Im Mittelpunkt meiner Arbeit steht die Harmonie zwischen Pferd und Reiter – eine Harmonie, die nicht erzwungen, sondern in feiner, achtsamer Kommunikation entsteht. Jedes Pferd ist ein Individuum, mit eigenen Bedürfnissen, Talenten und Grenzen. Deshalb betrachte ich die Ausbildung stets als einen individuell gestalteten Weg, der zugleich gesunderhaltend wirkt und die natürlichen Stärken fördert.

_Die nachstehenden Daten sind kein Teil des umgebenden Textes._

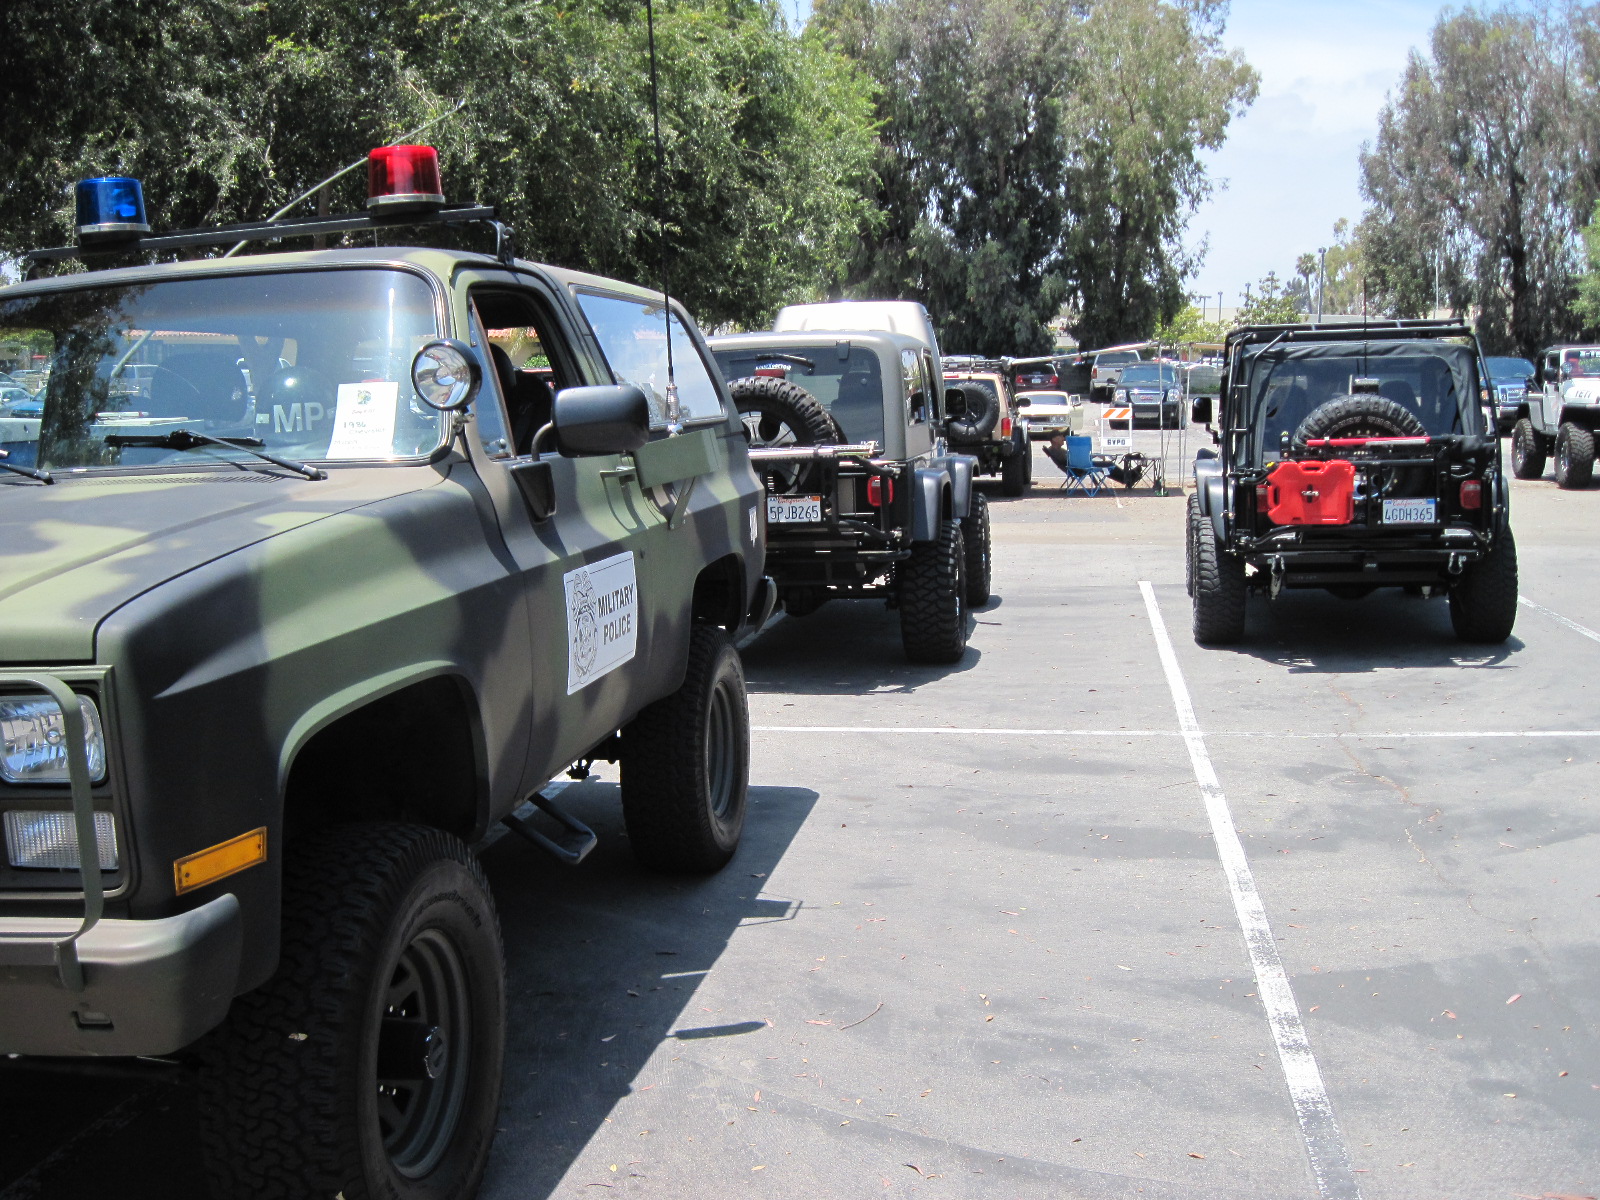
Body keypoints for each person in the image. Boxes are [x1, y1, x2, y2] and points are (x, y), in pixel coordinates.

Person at [1043, 431, 1144, 487]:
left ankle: (1127, 478)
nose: (1063, 438)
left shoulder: (1056, 450)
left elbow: (1073, 458)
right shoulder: (1056, 451)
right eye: (1060, 436)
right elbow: (1071, 459)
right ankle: (1126, 478)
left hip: (1078, 466)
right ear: (1054, 439)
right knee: (1109, 465)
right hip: (1078, 468)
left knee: (1106, 465)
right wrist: (1089, 457)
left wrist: (1093, 455)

Die Vielfalt an Ausbildungsmöglichkeiten eröffnet dabei unterschiedliche Zugänge, die den Dialog zwischen Mensch und Pferd vertiefen und zu einem beständigen gemeinsamen Wachsen führen. In all dem liegt für mich auch die Verantwortung, das Wissen der alten Reitmeister nicht nur zu bewahren, sondern es weiterzugeben und im heutigen Reiten neu aufleben zu lassen – als lebendige Tradition, die uns lehrt, Respekt, Geduld und Feinfühligkeit in jeder Begegnung zum Ausdruck zu bringen.

Die Verbindung von klassischer Reitkunst und moderner Körperarbeit bildet den Kern meiner Philosophie.

Durch gezielte Faszientherapie und feine Faszienarbeit unterstütze ich die Beweglichkeit, Geschmeidigkeit und Gesunderhaltung des Pferdes. In der Dressur – von den Grundlagen bis hin zu klassischen Lektionen – wird dieses Fundament aufgegriffen und weiterentwickelt.

Die Arbeit an der Hand eröffnet dabei einen wertvollen Zugang, um das Pferd ohne Reitergewicht gymnastizierend zu fördern, Haltung, Balance und Durchlässigkeit zu verfeinern. So entsteht ein Training, das nicht nur leistungsorientiert, sondern vor allem ganzheitlich und gymnastizierend wirkt – zum Wohl des Pferdes und in Harmonie mit seinem natürlichen Bewegungsapparat.

Wahre reiterliche Harmonie entsteht dort, wo biomechanisches Verständnis, feine Kommunikation und gegenseitiger Respekt zu einer Einheit verschmelzen.